+++ Supplied information +++
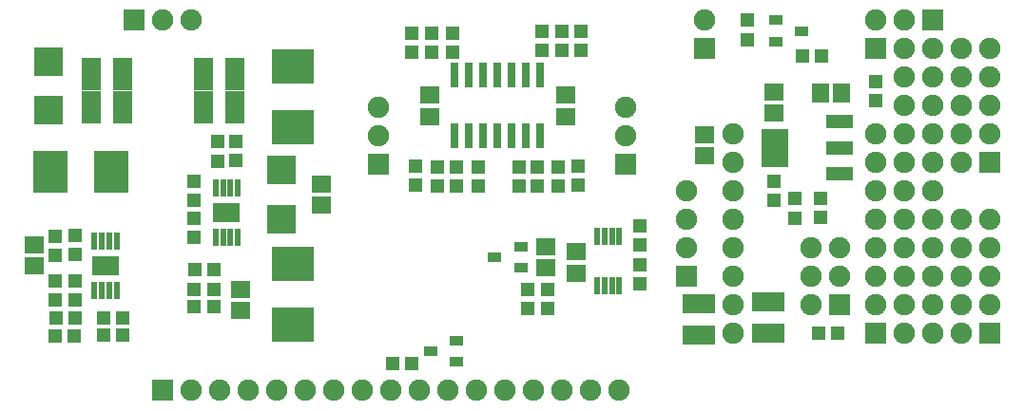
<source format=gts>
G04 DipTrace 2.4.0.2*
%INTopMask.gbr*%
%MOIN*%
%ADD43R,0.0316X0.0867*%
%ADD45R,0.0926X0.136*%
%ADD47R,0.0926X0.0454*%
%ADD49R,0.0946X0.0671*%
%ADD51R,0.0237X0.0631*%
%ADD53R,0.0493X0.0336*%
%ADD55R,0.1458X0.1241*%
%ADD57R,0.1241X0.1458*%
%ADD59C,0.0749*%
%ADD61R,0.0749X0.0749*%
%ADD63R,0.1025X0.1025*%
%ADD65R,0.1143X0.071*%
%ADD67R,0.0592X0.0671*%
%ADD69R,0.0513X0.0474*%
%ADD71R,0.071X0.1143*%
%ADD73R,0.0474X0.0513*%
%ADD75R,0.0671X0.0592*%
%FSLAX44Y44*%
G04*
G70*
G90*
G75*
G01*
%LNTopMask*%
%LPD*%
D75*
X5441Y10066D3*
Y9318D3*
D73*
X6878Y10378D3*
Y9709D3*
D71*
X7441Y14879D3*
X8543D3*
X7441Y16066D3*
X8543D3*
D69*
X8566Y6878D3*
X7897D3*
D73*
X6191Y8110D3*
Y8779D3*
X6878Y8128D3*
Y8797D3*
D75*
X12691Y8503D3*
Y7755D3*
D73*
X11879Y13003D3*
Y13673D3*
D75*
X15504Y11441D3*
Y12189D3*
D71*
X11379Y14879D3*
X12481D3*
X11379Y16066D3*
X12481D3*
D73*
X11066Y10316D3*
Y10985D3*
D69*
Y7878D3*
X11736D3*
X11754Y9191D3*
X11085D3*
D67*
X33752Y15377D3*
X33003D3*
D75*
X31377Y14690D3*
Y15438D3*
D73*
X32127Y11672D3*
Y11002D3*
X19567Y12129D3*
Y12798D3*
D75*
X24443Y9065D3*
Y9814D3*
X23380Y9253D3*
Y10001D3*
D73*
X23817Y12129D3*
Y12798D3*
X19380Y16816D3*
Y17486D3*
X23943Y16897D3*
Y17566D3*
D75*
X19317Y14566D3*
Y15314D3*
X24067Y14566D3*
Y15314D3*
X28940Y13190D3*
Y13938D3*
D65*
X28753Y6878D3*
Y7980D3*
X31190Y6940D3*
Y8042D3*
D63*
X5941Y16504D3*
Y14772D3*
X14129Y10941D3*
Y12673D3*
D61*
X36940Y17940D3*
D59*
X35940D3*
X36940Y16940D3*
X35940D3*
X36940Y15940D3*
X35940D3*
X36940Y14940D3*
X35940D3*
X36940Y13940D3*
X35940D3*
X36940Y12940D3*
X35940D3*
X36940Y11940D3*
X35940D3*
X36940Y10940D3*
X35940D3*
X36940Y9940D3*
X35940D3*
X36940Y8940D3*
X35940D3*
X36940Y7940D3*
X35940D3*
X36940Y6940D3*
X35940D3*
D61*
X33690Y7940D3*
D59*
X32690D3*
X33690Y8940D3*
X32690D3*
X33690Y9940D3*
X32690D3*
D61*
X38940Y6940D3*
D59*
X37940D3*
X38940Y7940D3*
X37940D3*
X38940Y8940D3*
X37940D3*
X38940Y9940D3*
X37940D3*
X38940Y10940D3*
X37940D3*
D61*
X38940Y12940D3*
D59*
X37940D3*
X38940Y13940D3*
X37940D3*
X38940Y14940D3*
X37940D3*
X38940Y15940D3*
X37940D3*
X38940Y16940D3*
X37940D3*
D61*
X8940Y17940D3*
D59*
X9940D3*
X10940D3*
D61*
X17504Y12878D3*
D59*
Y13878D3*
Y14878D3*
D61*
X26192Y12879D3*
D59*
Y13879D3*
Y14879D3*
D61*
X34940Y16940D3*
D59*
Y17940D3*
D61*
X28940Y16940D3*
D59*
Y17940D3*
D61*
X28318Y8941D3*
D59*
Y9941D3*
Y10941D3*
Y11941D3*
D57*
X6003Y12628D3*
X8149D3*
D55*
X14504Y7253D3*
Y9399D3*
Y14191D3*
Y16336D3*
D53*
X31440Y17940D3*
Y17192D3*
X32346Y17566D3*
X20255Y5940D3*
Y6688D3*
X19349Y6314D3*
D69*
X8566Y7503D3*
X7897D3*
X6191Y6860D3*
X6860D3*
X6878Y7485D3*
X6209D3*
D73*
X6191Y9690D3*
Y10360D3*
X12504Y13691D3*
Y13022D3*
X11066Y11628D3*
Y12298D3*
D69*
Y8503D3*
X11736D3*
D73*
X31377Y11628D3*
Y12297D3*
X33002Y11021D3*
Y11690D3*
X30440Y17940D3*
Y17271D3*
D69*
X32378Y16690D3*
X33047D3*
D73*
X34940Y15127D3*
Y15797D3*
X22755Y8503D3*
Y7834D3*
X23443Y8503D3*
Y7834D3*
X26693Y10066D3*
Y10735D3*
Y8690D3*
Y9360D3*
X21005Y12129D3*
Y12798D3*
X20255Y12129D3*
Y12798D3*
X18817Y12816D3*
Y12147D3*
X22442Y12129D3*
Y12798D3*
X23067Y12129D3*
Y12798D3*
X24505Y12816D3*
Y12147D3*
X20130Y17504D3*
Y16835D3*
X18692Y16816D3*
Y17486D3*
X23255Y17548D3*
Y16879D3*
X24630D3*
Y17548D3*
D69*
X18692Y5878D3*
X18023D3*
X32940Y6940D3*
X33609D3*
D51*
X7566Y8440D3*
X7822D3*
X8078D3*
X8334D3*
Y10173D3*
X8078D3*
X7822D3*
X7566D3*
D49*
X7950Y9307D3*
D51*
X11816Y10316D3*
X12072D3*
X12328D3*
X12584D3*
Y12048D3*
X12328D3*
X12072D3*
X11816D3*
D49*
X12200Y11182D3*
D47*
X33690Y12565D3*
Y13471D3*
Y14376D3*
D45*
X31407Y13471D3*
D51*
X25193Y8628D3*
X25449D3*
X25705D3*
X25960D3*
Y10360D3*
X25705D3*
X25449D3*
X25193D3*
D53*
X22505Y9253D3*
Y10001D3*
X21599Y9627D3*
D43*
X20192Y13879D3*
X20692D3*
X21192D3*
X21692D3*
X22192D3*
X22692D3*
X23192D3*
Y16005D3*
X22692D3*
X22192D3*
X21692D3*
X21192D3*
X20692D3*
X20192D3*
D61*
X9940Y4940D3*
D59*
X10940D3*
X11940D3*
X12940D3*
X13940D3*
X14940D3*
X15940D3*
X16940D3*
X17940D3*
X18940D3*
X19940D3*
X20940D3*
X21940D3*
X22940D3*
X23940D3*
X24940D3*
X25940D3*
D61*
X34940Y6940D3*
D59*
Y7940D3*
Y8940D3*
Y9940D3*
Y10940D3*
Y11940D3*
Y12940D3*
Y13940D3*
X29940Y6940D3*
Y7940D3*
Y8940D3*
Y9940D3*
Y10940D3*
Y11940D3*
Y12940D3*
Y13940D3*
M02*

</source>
+++
Work order:
The answer should hold exactly the lines running from the one with "X34940Y15127D3*" to the final line of the data, both ends counted.

The completed task:
X34940Y15127D3*
Y15797D3*
X22755Y8503D3*
Y7834D3*
X23443Y8503D3*
Y7834D3*
X26693Y10066D3*
Y10735D3*
Y8690D3*
Y9360D3*
X21005Y12129D3*
Y12798D3*
X20255Y12129D3*
Y12798D3*
X18817Y12816D3*
Y12147D3*
X22442Y12129D3*
Y12798D3*
X23067Y12129D3*
Y12798D3*
X24505Y12816D3*
Y12147D3*
X20130Y17504D3*
Y16835D3*
X18692Y16816D3*
Y17486D3*
X23255Y17548D3*
Y16879D3*
X24630D3*
Y17548D3*
D69*
X18692Y5878D3*
X18023D3*
X32940Y6940D3*
X33609D3*
D51*
X7566Y8440D3*
X7822D3*
X8078D3*
X8334D3*
Y10173D3*
X8078D3*
X7822D3*
X7566D3*
D49*
X7950Y9307D3*
D51*
X11816Y10316D3*
X12072D3*
X12328D3*
X12584D3*
Y12048D3*
X12328D3*
X12072D3*
X11816D3*
D49*
X12200Y11182D3*
D47*
X33690Y12565D3*
Y13471D3*
Y14376D3*
D45*
X31407Y13471D3*
D51*
X25193Y8628D3*
X25449D3*
X25705D3*
X25960D3*
Y10360D3*
X25705D3*
X25449D3*
X25193D3*
D53*
X22505Y9253D3*
Y10001D3*
X21599Y9627D3*
D43*
X20192Y13879D3*
X20692D3*
X21192D3*
X21692D3*
X22192D3*
X22692D3*
X23192D3*
Y16005D3*
X22692D3*
X22192D3*
X21692D3*
X21192D3*
X20692D3*
X20192D3*
D61*
X9940Y4940D3*
D59*
X10940D3*
X11940D3*
X12940D3*
X13940D3*
X14940D3*
X15940D3*
X16940D3*
X17940D3*
X18940D3*
X19940D3*
X20940D3*
X21940D3*
X22940D3*
X23940D3*
X24940D3*
X25940D3*
D61*
X34940Y6940D3*
D59*
Y7940D3*
Y8940D3*
Y9940D3*
Y10940D3*
Y11940D3*
Y12940D3*
Y13940D3*
X29940Y6940D3*
Y7940D3*
Y8940D3*
Y9940D3*
Y10940D3*
Y11940D3*
Y12940D3*
Y13940D3*
M02*

</source>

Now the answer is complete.